> Exercise directions: Read the entries below and pull out each line with the string "meeting".

== Extracted entries ==

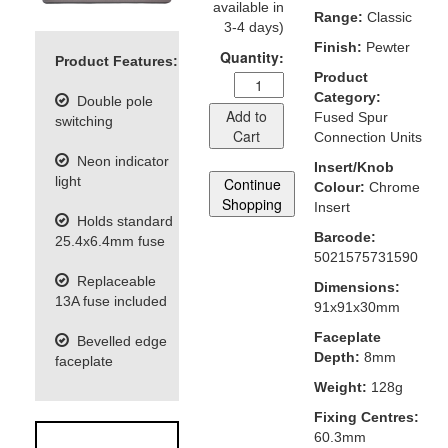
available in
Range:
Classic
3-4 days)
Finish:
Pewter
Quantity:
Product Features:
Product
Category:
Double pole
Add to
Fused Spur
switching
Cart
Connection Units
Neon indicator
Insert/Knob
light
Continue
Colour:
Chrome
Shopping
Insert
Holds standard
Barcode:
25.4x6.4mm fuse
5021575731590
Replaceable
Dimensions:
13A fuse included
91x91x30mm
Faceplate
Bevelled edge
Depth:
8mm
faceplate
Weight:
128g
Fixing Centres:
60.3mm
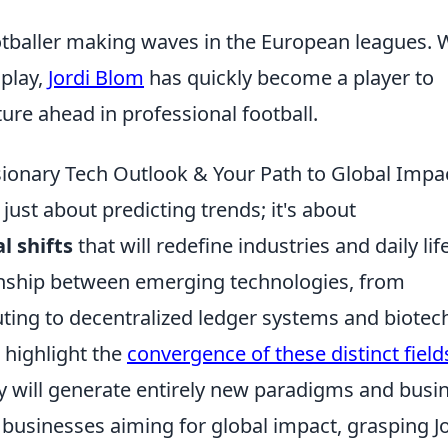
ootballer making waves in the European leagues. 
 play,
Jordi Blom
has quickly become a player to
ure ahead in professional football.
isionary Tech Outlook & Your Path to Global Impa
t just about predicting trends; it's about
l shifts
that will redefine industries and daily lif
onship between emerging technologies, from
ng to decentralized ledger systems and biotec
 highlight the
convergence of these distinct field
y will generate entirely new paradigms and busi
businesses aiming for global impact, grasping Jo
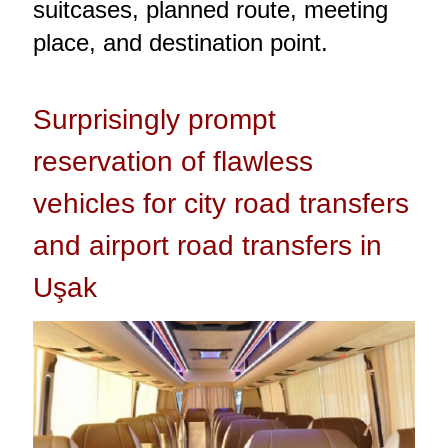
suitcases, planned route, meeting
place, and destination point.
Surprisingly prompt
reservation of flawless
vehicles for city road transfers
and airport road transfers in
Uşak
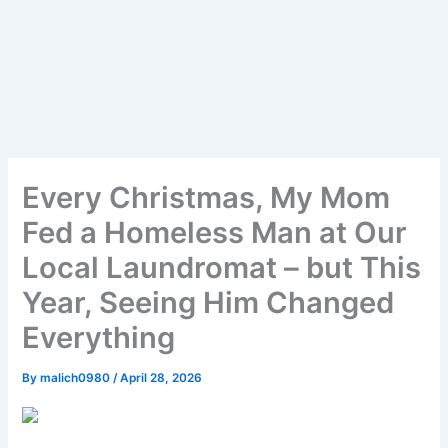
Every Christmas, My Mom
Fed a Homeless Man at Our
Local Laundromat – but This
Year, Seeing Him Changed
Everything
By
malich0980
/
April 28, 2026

===
== Extracted entries ==

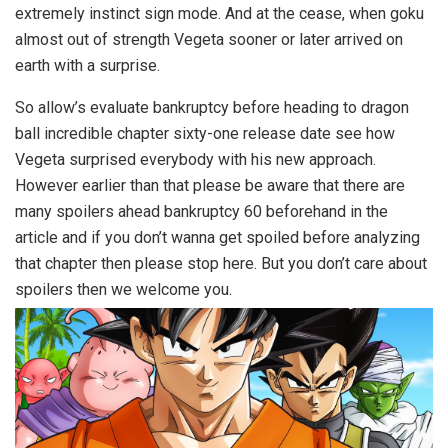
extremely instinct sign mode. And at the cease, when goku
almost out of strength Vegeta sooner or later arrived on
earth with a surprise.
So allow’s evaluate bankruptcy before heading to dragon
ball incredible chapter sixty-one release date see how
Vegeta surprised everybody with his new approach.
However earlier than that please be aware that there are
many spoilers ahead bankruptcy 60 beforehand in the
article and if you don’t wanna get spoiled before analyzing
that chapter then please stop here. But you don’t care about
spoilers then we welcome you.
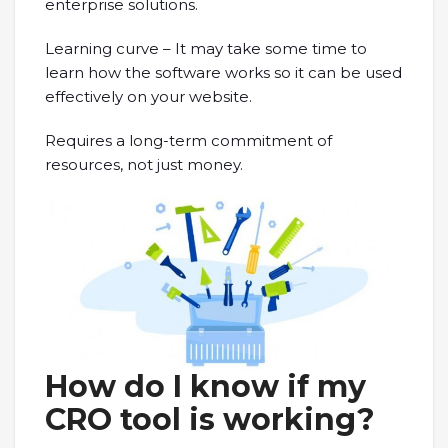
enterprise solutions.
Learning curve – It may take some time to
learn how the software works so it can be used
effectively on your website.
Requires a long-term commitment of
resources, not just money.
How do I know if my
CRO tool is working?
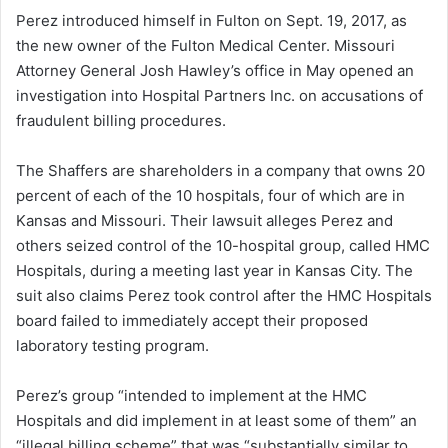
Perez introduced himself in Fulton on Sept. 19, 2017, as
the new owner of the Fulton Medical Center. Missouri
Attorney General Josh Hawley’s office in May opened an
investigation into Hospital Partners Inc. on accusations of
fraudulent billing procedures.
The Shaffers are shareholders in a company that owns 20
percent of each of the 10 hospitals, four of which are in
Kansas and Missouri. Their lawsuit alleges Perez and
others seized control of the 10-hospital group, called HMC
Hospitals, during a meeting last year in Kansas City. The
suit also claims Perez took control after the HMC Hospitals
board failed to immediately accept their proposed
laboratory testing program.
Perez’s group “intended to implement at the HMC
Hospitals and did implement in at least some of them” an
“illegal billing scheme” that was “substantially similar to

===

> Answer to this task:
suitcases, planned route, meeting
Hospitals, during a meeting last year in Kansas City. The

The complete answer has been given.